Rezension

Die Gegenwart konsequent weitergedacht!

Heimatsterben -

Heimatsterben
von Sarah Höflich

Bewertet mit 5 Sternen

Sarah Höflich legt mit „Heimatsterben“ einen Text vor, der vom ersten Satz an fesselt. In dem im Jahr 2023 angesiedelten Roman werden das politische Handeln von rechtspopulistischen Parteien und die aktuelle gesellschaftliche Situation konsequent und plausibel weitergedacht und kumulieren in der Schreckensvorstellung eines faschistischen „vierten Reichs“. Dabei spiegelt die Autorin die verschiedenen gesellschaftlichen Positionen und Ansichten am Beispiel der Großfamilie Ahrens, die bis dato von der Großmutter Tilde zusammengehalten wurde.

Diese liegt nun im Sterben. Ihre Familienmitglieder, die normalerweise ihre eigenen Wege gehen, treffen daher aufeinander. Hierzu gehören unter anderen die grundverschiedenen Enkelinnen Hanna und Trixie. Für die geschwisterliche Beziehung kommt erschwerend hinzu, dass Trixie mit Felix Graf von Altdorff verheiratet ist. Er ist Kanzlerkandidat der nationalistischen Partei BürgerUnion, die im diametralen Kontrast zu den politischen Ansichten von Hanna steht. Dennoch versucht Hanna dem letzten Wunsch ihrer Großmutter, die Familie zusammenzuhalten, nachzukommen. Als Felix sie bittet, ihn politisch zu unterstützen, gerät Hanna jedoch schnell in ein Dilemma und auch für Felix läuft es nicht rund, da sein Handeln für den rechten Flügel der Partei nicht radikal genug ist.

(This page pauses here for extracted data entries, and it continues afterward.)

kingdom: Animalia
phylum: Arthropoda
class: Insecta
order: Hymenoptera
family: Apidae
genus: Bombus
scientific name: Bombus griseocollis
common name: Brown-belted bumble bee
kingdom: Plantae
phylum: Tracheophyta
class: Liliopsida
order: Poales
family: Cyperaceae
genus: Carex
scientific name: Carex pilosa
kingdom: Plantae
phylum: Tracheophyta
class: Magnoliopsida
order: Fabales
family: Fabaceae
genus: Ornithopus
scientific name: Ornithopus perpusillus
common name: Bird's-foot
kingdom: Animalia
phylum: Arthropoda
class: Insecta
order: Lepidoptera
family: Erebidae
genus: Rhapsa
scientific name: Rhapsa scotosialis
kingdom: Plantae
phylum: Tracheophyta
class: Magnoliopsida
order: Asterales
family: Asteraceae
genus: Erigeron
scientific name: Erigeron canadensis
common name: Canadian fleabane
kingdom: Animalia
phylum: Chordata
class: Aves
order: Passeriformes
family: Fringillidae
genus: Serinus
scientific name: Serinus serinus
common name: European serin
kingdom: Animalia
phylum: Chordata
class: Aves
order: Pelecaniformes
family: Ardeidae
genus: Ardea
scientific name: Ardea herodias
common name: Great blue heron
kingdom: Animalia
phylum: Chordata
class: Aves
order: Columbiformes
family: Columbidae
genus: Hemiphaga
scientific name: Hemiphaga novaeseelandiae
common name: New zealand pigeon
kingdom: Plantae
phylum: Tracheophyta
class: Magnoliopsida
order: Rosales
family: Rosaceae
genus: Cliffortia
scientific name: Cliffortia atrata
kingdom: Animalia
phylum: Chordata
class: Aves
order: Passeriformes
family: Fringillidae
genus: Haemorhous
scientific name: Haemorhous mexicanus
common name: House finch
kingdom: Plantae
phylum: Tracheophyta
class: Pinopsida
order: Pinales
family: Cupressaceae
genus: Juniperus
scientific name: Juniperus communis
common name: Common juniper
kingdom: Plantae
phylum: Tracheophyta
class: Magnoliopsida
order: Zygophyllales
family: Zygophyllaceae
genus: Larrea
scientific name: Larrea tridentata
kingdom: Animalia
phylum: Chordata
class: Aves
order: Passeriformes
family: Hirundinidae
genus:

Das Familiendrama zeichnet sich dadurch bereits früh ab und geht nahtlos in ein real wirkendes gesellschaftliches Horrorszenario über. Dabei wird die Ausgangslage in Deutschland wie folgt beschrieben: „Die riesige Flüchtlingswelle, von der die Bundesrepublik nach einem heftigen Zerwürfnis mit der Türkei überrollt worden war. Die missglückte Vertrauensfrage. Es standen Neuwahlen an. Und Europa, das gerade erst begonnen hatte, sich langsam von den Nachwirkungen einer mehrjährigen weltweiten Pandemie zu erholen, glich einem Pulverfass.“ Dieses Pulverfass ist eine explosive Mischung und zeigt anschaulich, wie eine solche Situation den Faschismus begünstigt und schließlich eskalieren muss. Dem aufmerksamen Leser begegnen dabei viele Situation, die Analogien zur politischen Gegenwart und Vergangenheit aufweisen, die aber konsequent weitergedacht werden. Daher kann der Text auch als eine Art Mahnung an den Leser verstanden werden, ohne jedoch dabei jemals „platt“ zu wirken.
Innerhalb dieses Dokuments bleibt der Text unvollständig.